C’était un soir consacré au football : il y avait une ambiance électrique dans les rues parce que le PSG jouait. Moi, je mangeais ma glace arrosée de chantilly, sur une petite terrasse improvisée, et j’ai compris l’engouement général après avoir vu des drapeaux, des t-shirts et des bières. Apparemment, c’était important. Mais pour moi, ce soir-là, ce qui était important, c’était de rentabiliser mon abonnement UGC/MK2 donc j’avais regardé la programmation de mon cinéma préféré et j’avais jeté mon dévolu, par dépit, sur The phoenician scheme de Wes Anderson.
Par dépit, hélas, car je ne suis pas cinéphile et que je n’avais vu de ce réalisateur qu’Asteroid City, qui m’avait laissée de marbre. Pour être plus précise, j’avais adoré la photographie et l’ambiance, mais quand je suis sortie du cinéma, j’avais aussitôt pensé : « Dommage que ce film ne soit pas muet ». C’est ainsi que pendant la fête générale, je suis allée voir The phoenician scheme, en me disant « au pire, tu te boucheras les oreilles ou tu quitteras la salle ».
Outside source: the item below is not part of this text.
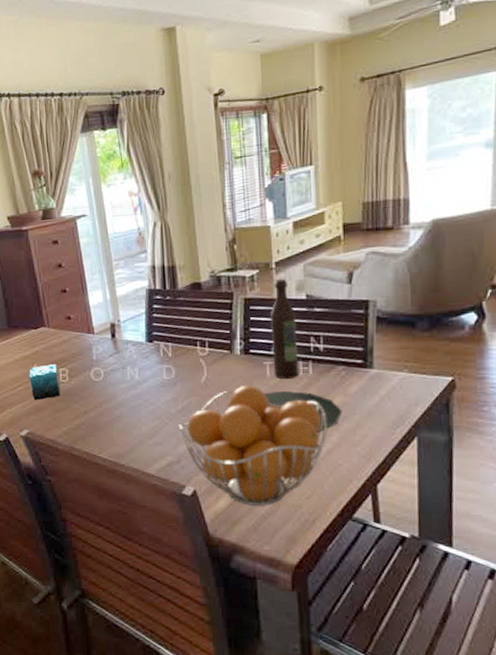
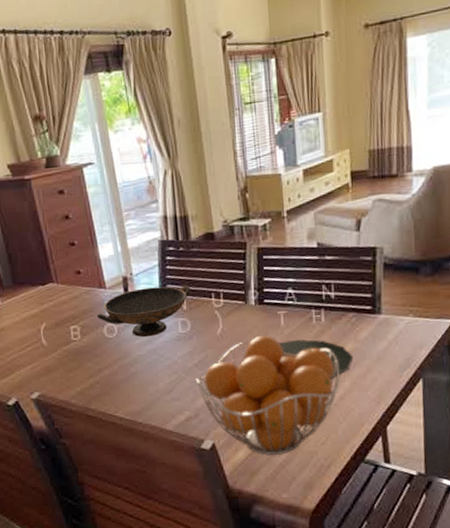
candle: present [29,364,60,400] -> none [38,322,72,360]
decorative bowl: none [85,333,177,382] -> present [97,285,191,338]
wine bottle: present [270,279,298,379] -> none [283,228,311,328]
Je n’ai fait ni l’un ni l’autre : j’ai passé un excellent moment. D’abord, j’aime ce genre d’images : les décors étranges, propres et finement agencés, la lumière et les couleurs vives, les effets de texture, les mosaïques et les peintures célèbres en fond. On a l’impression que chaque scène pourrait être une photo, tout le monde se tient exagérément droit, c’est artificiel à souhait : un univers absurde à la Ionesco se dessine — et j’y suis sensible. Les dialogues sont loufoques mais parfois d’une pertinence inattendue, presque violente. Il y a des magnats, des oligarques et des corrompus qui se sont pris quelques claques sur les doigts, dans la ronde douceur de blagues absurdes plus sensées que prévues. J’ai ri et soufflé du nez à plusieurs reprises. Il y avait en réalité beaucoup de légèreté, beaucoup d’humour et c’était très agréable d’être là, en présence de la fausse-prude Liesl, de l’empoté Bjorn et du tyrannique Zsa-zsa Korda ; je me suis sentie moi-même très en sécurité.